Coinbase later responded: "[W]e're sorry to hear about this experience you've had. If you've filed a support case with us already, would you mind sharing the case number with us so we can take a look?"


"Additionally, you have not already done so, it is imperative that you report this incident to law enforcement agencies in your jurisdiction immediately including the FBI Internet Crime Complaint Center (IC3) here. Be sure to include as much detail as possible in your report. Coinbase is willing to offer full cooperation with all law enforcement investigations pertaining to your account's compromise."


"We can see that our team actually replied to your email, can you let us know if you received that email?

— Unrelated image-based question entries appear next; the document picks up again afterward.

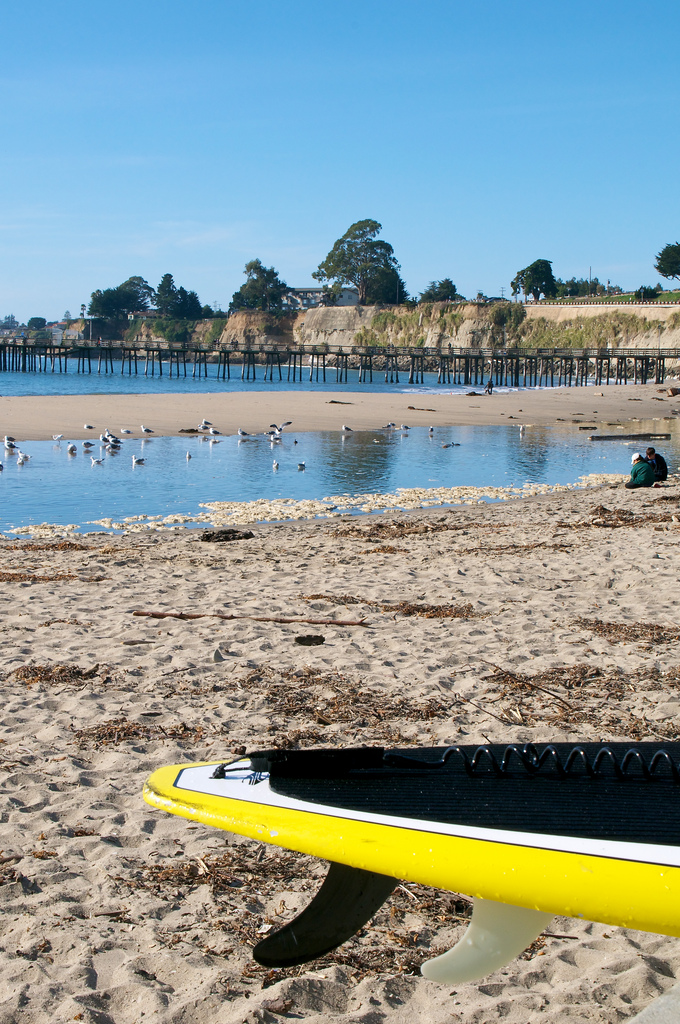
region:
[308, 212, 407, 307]
tall green tree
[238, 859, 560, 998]
black and white fins under surfboard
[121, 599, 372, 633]
long brown stick on sand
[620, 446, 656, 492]
person in green shirt sitting on sand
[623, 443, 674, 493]
two people sitting next to each other on sand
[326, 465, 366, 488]
ripples on surface of water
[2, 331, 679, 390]
long bridge over water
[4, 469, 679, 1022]
sand in front of water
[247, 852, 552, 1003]
two fins on the bottom of the surfboard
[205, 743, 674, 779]
black coiled cord on the surfboard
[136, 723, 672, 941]
yellow black and white surfboard in the sand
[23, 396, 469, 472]
birds on the beach and in the water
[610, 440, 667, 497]
two people sitting on the sand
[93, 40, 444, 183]
clear blue sky above the beach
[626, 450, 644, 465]
person is wearing a white hat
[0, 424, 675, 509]
THIS IS CALM, BLUE WATER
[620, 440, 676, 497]
THIS IS TWO KIDS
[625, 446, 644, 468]
THIS KID IS WEARING A HAT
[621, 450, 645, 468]
THIS KID'S HAT IS WHITE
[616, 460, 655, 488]
THIS KID IS WEARING A GREEN JACKET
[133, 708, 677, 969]
THIS BOAT IS BLACK, YELLOW AND WHITE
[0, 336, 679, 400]
THIS IS A DOCK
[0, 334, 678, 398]
THE DOCK IS VERY LONG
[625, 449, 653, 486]
a person is sitting down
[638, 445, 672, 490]
a person is sitting down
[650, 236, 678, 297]
a tree in a field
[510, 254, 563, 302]
a tree in a field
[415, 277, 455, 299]
a tree in a field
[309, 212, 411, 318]
a tree in a field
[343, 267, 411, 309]
a tree in a field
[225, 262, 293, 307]
a tree in a field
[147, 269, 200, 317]
a tree in a field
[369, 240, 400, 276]
green leaves on the tree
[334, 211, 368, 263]
green leaves on the tree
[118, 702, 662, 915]
yellow black and white board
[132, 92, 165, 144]
white clouds in blue sky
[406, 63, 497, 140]
white clouds in blue sky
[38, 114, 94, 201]
white clouds in blue sky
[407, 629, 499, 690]
Large body of sand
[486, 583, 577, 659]
Large body of sand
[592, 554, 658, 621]
Large body of sand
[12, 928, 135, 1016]
Large body of sand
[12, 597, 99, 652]
Large body of sand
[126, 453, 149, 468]
Bird in the pond of water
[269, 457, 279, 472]
Bird in the pond of water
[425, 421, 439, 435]
Bird in the pond of water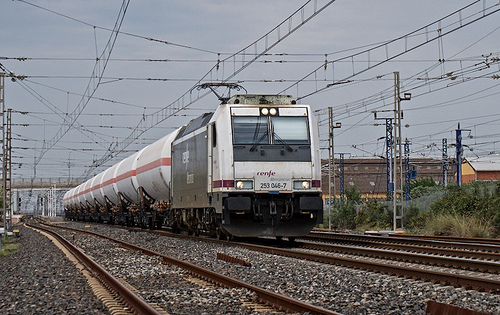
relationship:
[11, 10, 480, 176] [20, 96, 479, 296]
wires of a trainyard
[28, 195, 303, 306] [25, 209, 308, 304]
set of tracks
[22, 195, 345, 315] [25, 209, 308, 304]
set of tracks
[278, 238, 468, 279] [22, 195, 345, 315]
set of set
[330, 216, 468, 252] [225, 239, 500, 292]
set of set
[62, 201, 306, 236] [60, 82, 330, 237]
wheels under a train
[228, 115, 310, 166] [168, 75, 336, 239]
window of a car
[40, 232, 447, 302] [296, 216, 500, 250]
rocks between set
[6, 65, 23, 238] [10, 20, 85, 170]
poles between cables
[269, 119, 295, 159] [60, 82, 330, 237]
wipers on train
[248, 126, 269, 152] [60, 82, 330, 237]
wipers on train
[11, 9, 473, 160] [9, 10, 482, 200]
wires in sky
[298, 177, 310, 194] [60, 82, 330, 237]
headlight on train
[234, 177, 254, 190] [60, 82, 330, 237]
headlight on train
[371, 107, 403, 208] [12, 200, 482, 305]
pole in ground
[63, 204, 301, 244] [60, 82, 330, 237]
wheels on train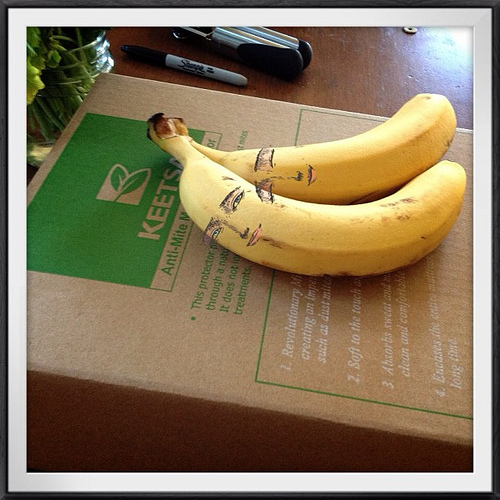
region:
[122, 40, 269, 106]
black sharpie medium point permanent marker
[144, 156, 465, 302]
one banana with a face that has open eyes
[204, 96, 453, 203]
one banana with a face that has closed eyes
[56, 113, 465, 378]
two bananas laying a brown box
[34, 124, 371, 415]
brown box with green ink on it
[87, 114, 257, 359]
brown box with the letter k on it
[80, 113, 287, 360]
brown box with the letter e on it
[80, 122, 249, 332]
brown box with the letter t on it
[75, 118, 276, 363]
brown box with the letter s on it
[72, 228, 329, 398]
brown box with the work anti on it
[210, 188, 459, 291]
the bananas are ripe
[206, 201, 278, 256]
there is a face on the banana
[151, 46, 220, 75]
the marker is on the table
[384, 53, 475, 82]
the table is brown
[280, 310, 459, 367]
the writing is white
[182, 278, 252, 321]
the writing is blue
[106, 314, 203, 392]
the table is brown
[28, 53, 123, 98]
the glass has plats in it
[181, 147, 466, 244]
the bananas are yellow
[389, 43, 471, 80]
there is reflection on the table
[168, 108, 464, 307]
the two bannas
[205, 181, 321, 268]
bannas with faces on it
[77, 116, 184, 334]
the box with the green sign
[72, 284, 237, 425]
a brown box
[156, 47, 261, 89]
a sharpie on the table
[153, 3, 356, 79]
a stapler on the table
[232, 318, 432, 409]
writing on the box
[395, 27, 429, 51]
a button on the table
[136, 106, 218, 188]
the stem of the bannana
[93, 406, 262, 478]
the side of the brown box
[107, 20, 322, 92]
Sharpie and other pens on desk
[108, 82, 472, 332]
Two bananas with faces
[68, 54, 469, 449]
Two bananas on a box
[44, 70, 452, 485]
Desk with box and bananas on it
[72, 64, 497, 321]
Two unpeeled bananas with faces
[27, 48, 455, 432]
Box with green print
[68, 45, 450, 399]
Bananas with sharpie drawn faces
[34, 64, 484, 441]
Brown box two bananas on the box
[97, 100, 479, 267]
Bananas with full faces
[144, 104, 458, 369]
Banana with female face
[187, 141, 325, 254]
two bananas have faces painted on them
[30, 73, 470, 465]
two bananas are sitting on a box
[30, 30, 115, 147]
greens are in a glass of water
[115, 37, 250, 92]
a black and gray pen is on the table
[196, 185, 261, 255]
the eyes are open on the banana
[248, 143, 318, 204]
the eyes are closed on the banana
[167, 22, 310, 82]
an object is sitting next to the pen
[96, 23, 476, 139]
the table is wooden next to the box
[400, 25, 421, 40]
a button is lying on the desk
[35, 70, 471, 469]
the cardboard box has green and white print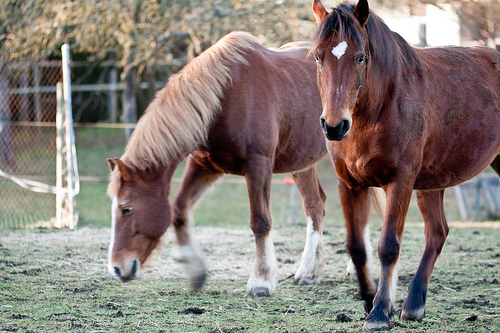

If it's not in your inbox check out your spam or junk folders."

Reddit user signalme was a customer of both Coinbase and AT&T. They used SMS-based two-factor authentication to secure their Coinbase account, and had a bank account with $3,500 hooked up to their account. Their AT&T account was secured with the highest level of security available at the time, which is a note that requires a passphrase to be provided to the customer support representative. Access to their email address is also required.


On May 17th, 2020, they suffered a SIM swap attack where the SIM card of their phone was transfered to the phone of a hacker. The hacker was then able to use that access to "recover" their Coinbase account, initiate a withdrawal from their bank account, and withdraw the funds into a new bitcoin address on the blockchain. While their bank was able to reverse some portion of the fraud, it is unclear if all funds were returned. An investigation was also launched by state law enforcement. It is unclear what outcome came from the investigation.


SMS-based two-factor authentication is known to be a weak form of security, and it would be recommended to avoid it whenever possible. More secure forms of authentication would be specific hardware devices such as YubiKey or an unused computer/phone with an authenticator application.


Other methods of protection would include adding delays on withdrawals whenever an account password is changed, adding a delay for adding a new withdrawal address to an account, detecting access from a new location, or placing delays on withdrawals of large amounts.